▶ _Activity_: Output only these lines, set down exactly: the one containing "Read the map" and each line after it through the end of the records.

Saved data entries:
⁂

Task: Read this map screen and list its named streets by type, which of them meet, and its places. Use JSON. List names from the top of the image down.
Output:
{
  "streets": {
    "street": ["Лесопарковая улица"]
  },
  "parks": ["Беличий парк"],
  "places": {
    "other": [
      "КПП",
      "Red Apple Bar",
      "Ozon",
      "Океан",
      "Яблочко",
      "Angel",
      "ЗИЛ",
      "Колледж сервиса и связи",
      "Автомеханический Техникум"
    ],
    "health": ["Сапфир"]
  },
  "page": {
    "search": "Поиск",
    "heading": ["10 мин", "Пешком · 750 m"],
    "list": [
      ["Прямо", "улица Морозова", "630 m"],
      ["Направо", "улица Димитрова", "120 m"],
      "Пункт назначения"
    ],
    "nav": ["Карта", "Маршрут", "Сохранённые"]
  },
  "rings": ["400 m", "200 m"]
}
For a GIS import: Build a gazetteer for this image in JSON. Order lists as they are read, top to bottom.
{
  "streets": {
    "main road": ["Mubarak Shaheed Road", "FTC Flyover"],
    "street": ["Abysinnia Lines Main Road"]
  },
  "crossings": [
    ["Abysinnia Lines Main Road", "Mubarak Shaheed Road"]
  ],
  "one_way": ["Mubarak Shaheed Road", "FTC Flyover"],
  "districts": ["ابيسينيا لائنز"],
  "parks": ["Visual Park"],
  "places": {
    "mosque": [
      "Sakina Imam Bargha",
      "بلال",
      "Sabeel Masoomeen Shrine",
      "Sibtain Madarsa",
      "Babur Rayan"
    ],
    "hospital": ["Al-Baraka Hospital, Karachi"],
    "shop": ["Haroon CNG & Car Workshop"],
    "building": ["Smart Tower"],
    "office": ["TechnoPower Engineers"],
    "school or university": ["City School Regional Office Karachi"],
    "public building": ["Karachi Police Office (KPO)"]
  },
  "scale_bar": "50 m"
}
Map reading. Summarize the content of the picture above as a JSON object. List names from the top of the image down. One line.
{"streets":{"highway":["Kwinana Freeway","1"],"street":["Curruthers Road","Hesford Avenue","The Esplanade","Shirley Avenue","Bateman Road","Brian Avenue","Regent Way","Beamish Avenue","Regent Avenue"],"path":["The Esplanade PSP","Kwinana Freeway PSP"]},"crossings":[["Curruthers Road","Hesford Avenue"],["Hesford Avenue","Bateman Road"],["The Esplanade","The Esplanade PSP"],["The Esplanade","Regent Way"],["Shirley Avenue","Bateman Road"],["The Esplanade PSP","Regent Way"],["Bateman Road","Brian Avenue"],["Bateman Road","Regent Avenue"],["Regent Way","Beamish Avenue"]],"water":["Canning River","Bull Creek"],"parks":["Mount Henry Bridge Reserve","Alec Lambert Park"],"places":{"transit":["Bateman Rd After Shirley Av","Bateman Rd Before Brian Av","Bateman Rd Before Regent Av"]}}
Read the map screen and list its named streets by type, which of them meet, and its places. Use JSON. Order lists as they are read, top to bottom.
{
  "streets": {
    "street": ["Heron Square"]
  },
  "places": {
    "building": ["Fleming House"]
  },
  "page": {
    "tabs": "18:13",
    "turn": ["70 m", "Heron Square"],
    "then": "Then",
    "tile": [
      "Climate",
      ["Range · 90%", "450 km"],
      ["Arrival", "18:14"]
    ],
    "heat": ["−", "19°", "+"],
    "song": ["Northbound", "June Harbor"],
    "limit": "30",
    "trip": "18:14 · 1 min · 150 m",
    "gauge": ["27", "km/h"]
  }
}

⁂

▶ _Answer to the exercise_:
Read the map screen and list its named streets by type, which of them meet, and its places. Use JSON. Order lists as they are read, top to bottom.
{
  "streets": {
    "street": ["Heron Square"]
  },
  "places": {
    "building": ["Fleming House"]
  },
  "page": {
    "tabs": "18:13",
    "turn": ["70 m", "Heron Square"],
    "then": "Then",
    "tile": [
      "Climate",
      ["Range · 90%", "450 km"],
      ["Arrival", "18:14"]
    ],
    "heat": ["−", "19°", "+"],
    "song": ["Northbound", "June Harbor"],
    "limit": "30",
    "trip": "18:14 · 1 min · 150 m",
    "gauge": ["27", "km/h"]
  }
}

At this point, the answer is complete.